Provide hands-on coding and support in a highly collaborative environment.
Contribute to development, automation, and continuous improvement practices.

System Knowledge:

Strong understanding of data structures, data manipulation, distributed processing, and application development.
Exposure to technologies like Kafka, Spark Streaming, and ML is a plus.

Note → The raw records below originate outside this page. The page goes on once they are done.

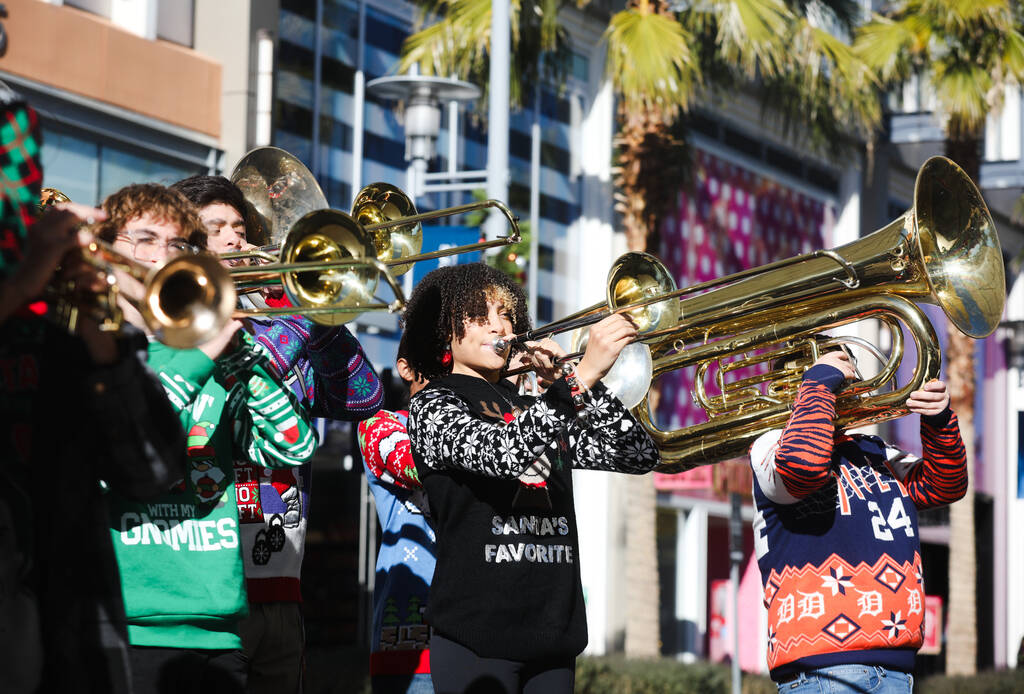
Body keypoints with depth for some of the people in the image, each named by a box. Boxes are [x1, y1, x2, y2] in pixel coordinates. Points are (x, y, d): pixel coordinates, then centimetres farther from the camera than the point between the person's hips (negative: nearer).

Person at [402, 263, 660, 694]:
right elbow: (500, 452, -22)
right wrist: (580, 378, -27)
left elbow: (639, 455, 9)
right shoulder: (433, 406, 0)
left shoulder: (535, 411, 19)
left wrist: (563, 384, 0)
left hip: (552, 632, 6)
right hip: (476, 632, -6)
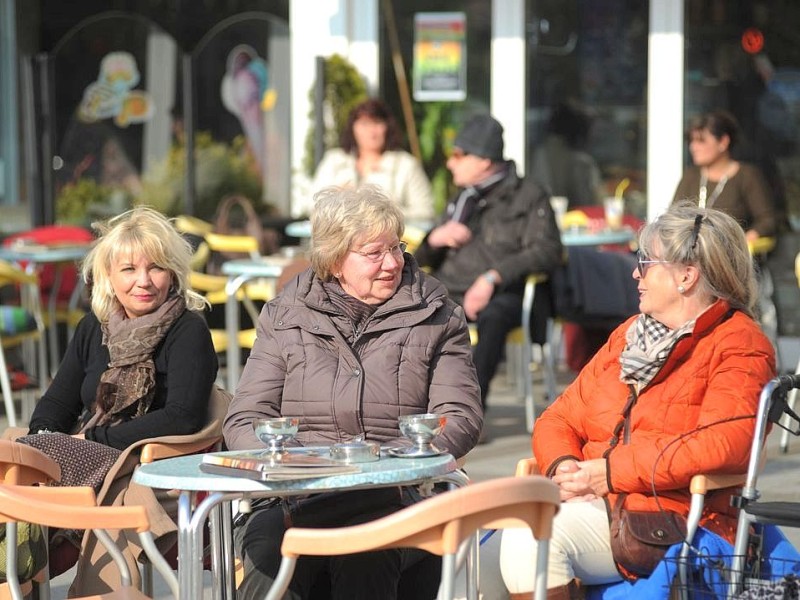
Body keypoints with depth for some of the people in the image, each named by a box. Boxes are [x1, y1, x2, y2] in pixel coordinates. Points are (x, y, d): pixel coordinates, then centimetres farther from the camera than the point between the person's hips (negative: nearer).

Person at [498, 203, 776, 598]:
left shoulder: (738, 346, -1)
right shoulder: (628, 336, 23)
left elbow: (723, 444, -17)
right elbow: (558, 419, 20)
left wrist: (610, 472, -16)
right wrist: (563, 467, -4)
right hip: (588, 503, 6)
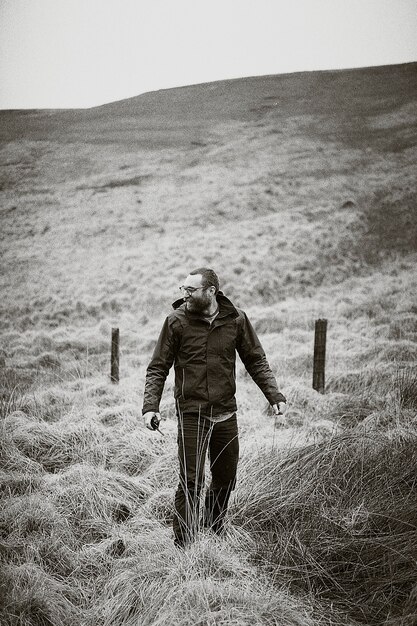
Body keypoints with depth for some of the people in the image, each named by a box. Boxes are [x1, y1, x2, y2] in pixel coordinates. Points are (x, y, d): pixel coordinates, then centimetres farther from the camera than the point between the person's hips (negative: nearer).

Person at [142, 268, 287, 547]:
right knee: (190, 482, -7)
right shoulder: (177, 321, -6)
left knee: (226, 480, 14)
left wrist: (275, 395, -3)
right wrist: (150, 406, -14)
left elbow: (256, 361, 7)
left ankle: (214, 528, 39)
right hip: (191, 415, -3)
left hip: (226, 413, 3)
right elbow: (158, 368, -2)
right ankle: (183, 544, 6)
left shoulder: (236, 320, -1)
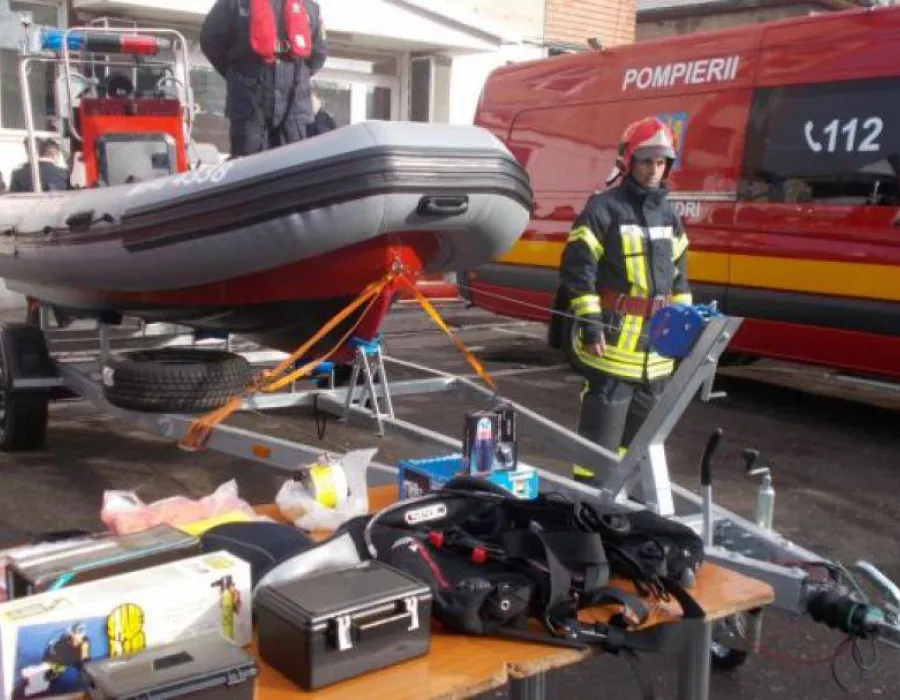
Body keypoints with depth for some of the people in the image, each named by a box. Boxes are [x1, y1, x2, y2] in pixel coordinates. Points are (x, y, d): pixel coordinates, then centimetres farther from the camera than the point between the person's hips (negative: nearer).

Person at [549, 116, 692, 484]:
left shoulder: (668, 213, 15)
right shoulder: (603, 208, -8)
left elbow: (678, 271, 22)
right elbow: (577, 267, -12)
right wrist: (589, 319, -18)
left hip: (656, 342, 8)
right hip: (613, 337, -7)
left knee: (642, 424, 16)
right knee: (601, 426, -5)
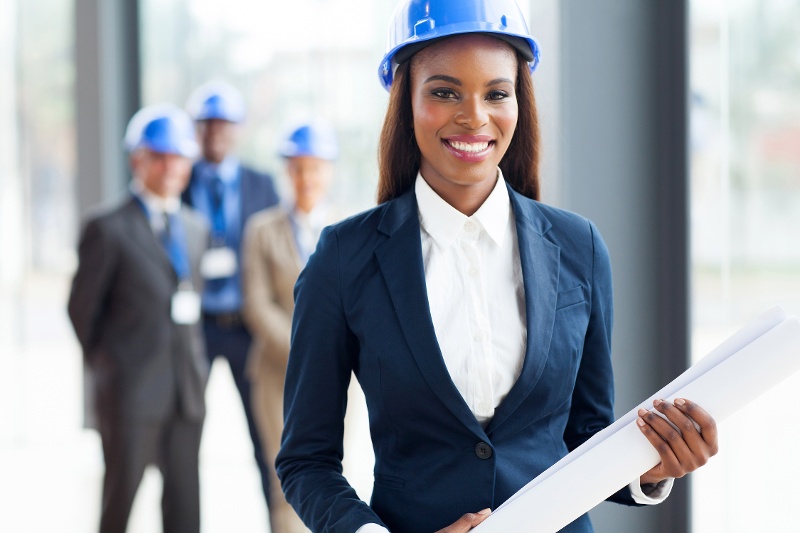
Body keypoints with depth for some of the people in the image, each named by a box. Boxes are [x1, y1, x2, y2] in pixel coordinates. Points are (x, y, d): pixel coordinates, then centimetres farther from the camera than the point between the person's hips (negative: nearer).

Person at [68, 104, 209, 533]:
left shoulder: (196, 228, 14)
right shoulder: (108, 229, -5)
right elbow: (82, 308, -1)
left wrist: (195, 364, 12)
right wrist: (105, 365, 4)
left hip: (187, 390, 5)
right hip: (132, 391, -5)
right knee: (120, 497, 3)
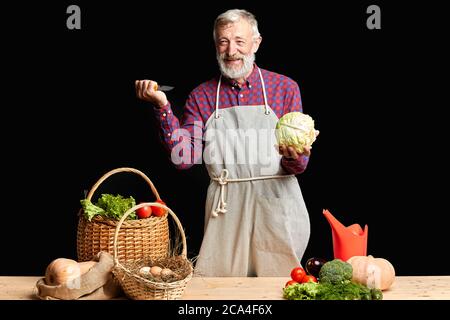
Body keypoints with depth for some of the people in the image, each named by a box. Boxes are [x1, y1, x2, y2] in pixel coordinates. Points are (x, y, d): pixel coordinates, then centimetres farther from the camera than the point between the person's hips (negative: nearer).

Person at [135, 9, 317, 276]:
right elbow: (185, 158, -5)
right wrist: (162, 106, -12)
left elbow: (299, 165, 0)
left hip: (276, 204, -1)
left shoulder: (285, 88, 1)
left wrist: (293, 158, -24)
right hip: (225, 208, 1)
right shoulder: (202, 96, 5)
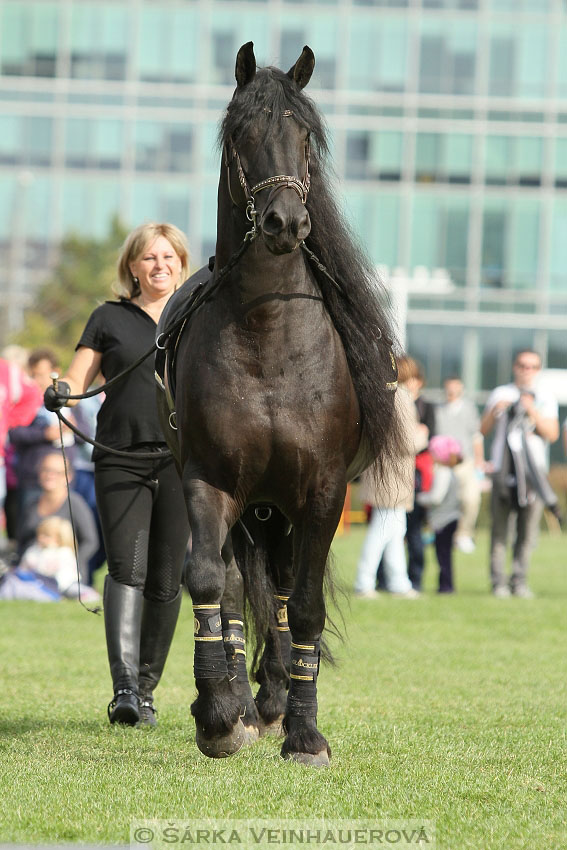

RDBMS & Database Management:

Hands-on experience with RDBMS technologies (MariaDB, SQL Server, MySQL, Oracle).
Knowledge of PLSQL and stored procedures is an added advantage.

Other Responsibilities:

Exposure to TWS jobs for scheduling.
Knowledge and experience in Hadoop tech stack, Cloudera Distribution, and CI/CD pipelines using Git, Jenkins.
Experience with Agile Methodologies and DevOps practices.

Technical Requirements:

Experience: 6-9.5 years of experience in Hadoop, Spark, PySpark, Scala, Hive, Spark-SQL, Python, Impala, CI/CD, and Git.
Strong understanding of Data Warehousing Methodology and Change Data Capture (CDC).
In-depth knowledge of Hadoop & Spark ecosystems with hands-on experience in PySpark and Hadoop technologies.
Proficiency in working with RDBMS such as MariaDB, SQL Server, MySQL, or Oracle.
Experience with stored procedures and TWS job scheduling.
Solid experience with Enterprise Data Architectures and Data Models.
Background in Core Banking or Finance domains is preferred experience in AML (Anti-Money Laundering) domain is a plus.

Skills & Qualifications:

Strong hands-on coding skills in Python, PySpark, Scala, Spark-SQL.
Proficient in Hadoop ecosystem (Hive, HBase, etc.).
Knowledge of CI/CD, Agile, and DevOps methodologies.
Good understanding of data integration, data pipelines, and distributed data systems.
Experience with Oracle, PLSQL, and working with large-scale databases.
Strong analytical and problem-solving skills, with an ability to troubleshoot complex data issues.